John SimpsonMilosevic manifesto takes a leaf from Mugabe's book
Sunday 6 August 2000
Soon it will be election time in Yugoslavia and Slobodan Milosevic has already begun campaigning - not, as in other countries, by presenting his policies to the voters, nor by defending his record. Instead, President Milosevic has opened his campaign by arresting people.
The two British police instructors and the two Canadian aid workers picked up by the Yugoslav army last week, while engaged in the subversive activity of taking a holiday, were based in Kosovo. Their mistake was to cross over into Montenegro, the small, pro-Western republic where Milosevic's troops are still stationed.
Unwittingly, they now find themselves as Mr Milosevic's equivalent of an election manifesto. Following the example of President Mugabe in Zimbabwe earlier this year, his campaign is based on pushing the myth that the outside world is trying to undermine the country and wants to destroy its government. It only partly worked in Zimbabwe: the election there was a remarkable moral victory for the opposition. Depressingly, it seems quite likely to work in Serbia when the elections are held on September 24.
Serbia is two completely different countries and Mr Milosevic presides unchallenged over one of them. The educated, Western-oriented people of the main towns and cities hunger for something different. In the rural fastnesses of the country, however, where the clock stopped somewhere in the Fifties and only his government's slavish propaganda circulates, Mr Milosevic rules secure.

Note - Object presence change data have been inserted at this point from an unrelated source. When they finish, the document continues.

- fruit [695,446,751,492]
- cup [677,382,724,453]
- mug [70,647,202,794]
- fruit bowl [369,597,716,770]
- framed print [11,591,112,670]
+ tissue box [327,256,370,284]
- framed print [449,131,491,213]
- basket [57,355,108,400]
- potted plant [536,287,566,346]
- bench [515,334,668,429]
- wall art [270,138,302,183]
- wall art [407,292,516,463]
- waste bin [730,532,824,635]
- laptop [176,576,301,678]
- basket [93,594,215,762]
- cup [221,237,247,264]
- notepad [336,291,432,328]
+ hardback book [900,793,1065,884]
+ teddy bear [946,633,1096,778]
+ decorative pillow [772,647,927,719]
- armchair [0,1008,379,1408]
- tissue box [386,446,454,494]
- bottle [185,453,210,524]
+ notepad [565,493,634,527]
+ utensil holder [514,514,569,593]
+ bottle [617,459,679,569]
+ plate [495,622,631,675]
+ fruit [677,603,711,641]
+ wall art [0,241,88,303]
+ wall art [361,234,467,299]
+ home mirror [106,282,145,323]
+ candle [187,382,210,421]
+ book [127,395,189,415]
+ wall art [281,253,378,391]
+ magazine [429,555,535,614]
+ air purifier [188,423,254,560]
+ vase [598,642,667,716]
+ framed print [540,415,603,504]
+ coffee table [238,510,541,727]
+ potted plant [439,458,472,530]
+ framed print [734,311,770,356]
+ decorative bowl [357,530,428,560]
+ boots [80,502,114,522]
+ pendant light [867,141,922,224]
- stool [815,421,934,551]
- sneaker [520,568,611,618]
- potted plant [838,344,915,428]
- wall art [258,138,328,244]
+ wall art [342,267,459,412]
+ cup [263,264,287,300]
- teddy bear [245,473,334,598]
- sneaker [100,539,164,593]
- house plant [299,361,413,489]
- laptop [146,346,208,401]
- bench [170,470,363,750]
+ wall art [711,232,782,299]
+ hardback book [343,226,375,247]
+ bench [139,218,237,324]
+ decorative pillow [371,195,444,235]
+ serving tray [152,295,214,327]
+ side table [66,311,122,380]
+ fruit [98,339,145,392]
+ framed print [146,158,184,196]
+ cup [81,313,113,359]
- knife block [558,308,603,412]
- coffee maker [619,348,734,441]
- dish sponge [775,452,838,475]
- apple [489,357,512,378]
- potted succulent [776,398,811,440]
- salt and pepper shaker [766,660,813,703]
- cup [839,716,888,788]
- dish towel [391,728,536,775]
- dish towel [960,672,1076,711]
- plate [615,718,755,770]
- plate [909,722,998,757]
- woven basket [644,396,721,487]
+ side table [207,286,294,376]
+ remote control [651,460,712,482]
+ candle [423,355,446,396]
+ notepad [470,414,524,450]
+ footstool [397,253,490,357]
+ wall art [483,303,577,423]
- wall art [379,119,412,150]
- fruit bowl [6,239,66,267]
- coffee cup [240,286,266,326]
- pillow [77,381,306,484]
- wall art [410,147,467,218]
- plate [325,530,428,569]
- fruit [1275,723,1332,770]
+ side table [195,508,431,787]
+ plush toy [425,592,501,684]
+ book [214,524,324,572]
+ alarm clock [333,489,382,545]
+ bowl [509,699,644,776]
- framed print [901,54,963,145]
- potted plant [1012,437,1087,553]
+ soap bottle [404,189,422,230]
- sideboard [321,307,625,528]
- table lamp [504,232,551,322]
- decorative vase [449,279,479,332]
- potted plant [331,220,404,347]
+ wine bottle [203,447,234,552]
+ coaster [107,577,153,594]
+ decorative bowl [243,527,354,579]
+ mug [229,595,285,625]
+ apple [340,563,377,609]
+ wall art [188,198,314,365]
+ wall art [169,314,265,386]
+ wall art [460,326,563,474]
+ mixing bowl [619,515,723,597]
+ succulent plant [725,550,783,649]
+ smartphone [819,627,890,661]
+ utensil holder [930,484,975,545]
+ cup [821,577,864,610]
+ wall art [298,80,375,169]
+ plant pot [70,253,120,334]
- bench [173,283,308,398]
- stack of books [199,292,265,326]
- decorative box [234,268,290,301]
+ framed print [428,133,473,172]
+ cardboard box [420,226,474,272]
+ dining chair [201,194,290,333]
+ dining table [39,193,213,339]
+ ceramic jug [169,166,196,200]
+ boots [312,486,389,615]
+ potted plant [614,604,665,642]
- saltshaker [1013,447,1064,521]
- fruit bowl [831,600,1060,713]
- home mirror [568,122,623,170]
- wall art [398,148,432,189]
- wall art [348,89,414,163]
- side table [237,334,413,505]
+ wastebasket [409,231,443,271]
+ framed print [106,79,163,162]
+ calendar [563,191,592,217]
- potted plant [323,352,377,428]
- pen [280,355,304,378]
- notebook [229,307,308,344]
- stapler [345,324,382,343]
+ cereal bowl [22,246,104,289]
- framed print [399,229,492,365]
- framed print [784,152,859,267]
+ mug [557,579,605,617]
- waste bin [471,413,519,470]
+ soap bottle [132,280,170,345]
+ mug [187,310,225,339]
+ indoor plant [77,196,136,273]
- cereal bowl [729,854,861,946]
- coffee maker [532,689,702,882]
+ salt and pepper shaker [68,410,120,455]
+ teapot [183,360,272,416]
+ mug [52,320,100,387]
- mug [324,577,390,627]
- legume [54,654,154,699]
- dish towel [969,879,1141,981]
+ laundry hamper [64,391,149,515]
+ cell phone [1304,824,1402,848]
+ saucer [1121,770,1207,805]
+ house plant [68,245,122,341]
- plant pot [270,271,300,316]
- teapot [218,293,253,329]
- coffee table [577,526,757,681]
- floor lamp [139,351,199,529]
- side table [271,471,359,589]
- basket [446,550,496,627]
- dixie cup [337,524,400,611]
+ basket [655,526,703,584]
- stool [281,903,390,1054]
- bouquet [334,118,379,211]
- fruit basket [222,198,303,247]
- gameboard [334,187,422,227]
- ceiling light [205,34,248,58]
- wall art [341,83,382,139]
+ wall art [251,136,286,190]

So when his television service parades foreign prisoners on its main news programme, makes some of them repeat things that sound like a confession if you don't listen too carefully, and brandishes the tools of the assassins' trade that were found with them (foreign money and maps of their holiday destination, for instance: if that isn't proof, what is?), then on past experience more than half the audience will believe that their government has succeeded in protecting them from Nato's evil intentions.
It is not just the Britons and Canadians who are being held. Four Dutchmen were arrested a few days earlier charged with plotting to murder Mr Milosevic. Fewer and fewer independent voices in the opposition media are left to point out that if anyone really were planning to kidnap President Milosevic (one of the best-guarded leaders in the world) they would surely come from the SAS or from the French or American special forces. A couple of British bobbies and a Canadian and his 19-year-old nephew don't fit the profile quite so well.
While they are in President Milosevic's hands we should not believe anything that is said about them, or anything they say. Ten years ago in Saddam Hussein's Iraq, nowadays one of the few countries that is friendly with President Milosevic, a journalist friend of mine called Farzad Bazoft was accused of espionage and promised his freedom if he would admit everything of which he was accused. Poor Farzad agreed - and was duly executed on the basis of his confession.
This won't happen to the Canadian and British prisoners. Serbia may be an international outlaw but it isn't (despite some of the things its army and police have done) given over to complete savagery. No doubt President Milosevic has an idea, somewhere in the back of his mind, of releasing them at some stage; either to improve the atmosphere with the West, or else as part of some eventual settlement. For now, however, these unfortunate tourists will be useful in getting him re-elected.
That now seems pretty likely, since Mr Milosevic altered the constitution. Under the old rules he would have had to leave power by next July; after which his successor could have handed him over to the war crimes tribunal in The Hague in return for being allowed to rejoin the real world.
The new constitution means that, if elected, Mr Milosevic can have two more terms of four years each; so he could be in power until 2008. Since it never occurred to me that Saddam Hussein would still be in power on the 10th anniversary of his invasion of Kuwait, I no longer feel qualified to forecast Mr Milosevic's chances of survival. He must feel pretty certain he can sort things out within eight years, however, or he would have awarded himself three terms. So Serbia is given over to spy-mania, and its federation partner Montenegro seems more precarious than ever.
For a long time now various Western diplomats have been forecasting the overthrow of the anti-Milosevic government, which is headed by Milo Djukanovic. It seems to me, however, that Serbia may have more to gain by keeping Montenegro in a permanent state of instability than by taking any final step to overthrow Djukanovic. Mr Milosevic likes to keep his options open.
The ground rules for September's presidential election have now been established. It will be fought on the basis that Nato hopes to overthrow the Yugoslav state, and that only Mr Milosevic can prevent this from happening. Foreigners will be cast in the role that President Mugabe reserved for white farmers in the Zimbabwean election. The difference is that there was a real, and impressive, opposition in Zimbabwe.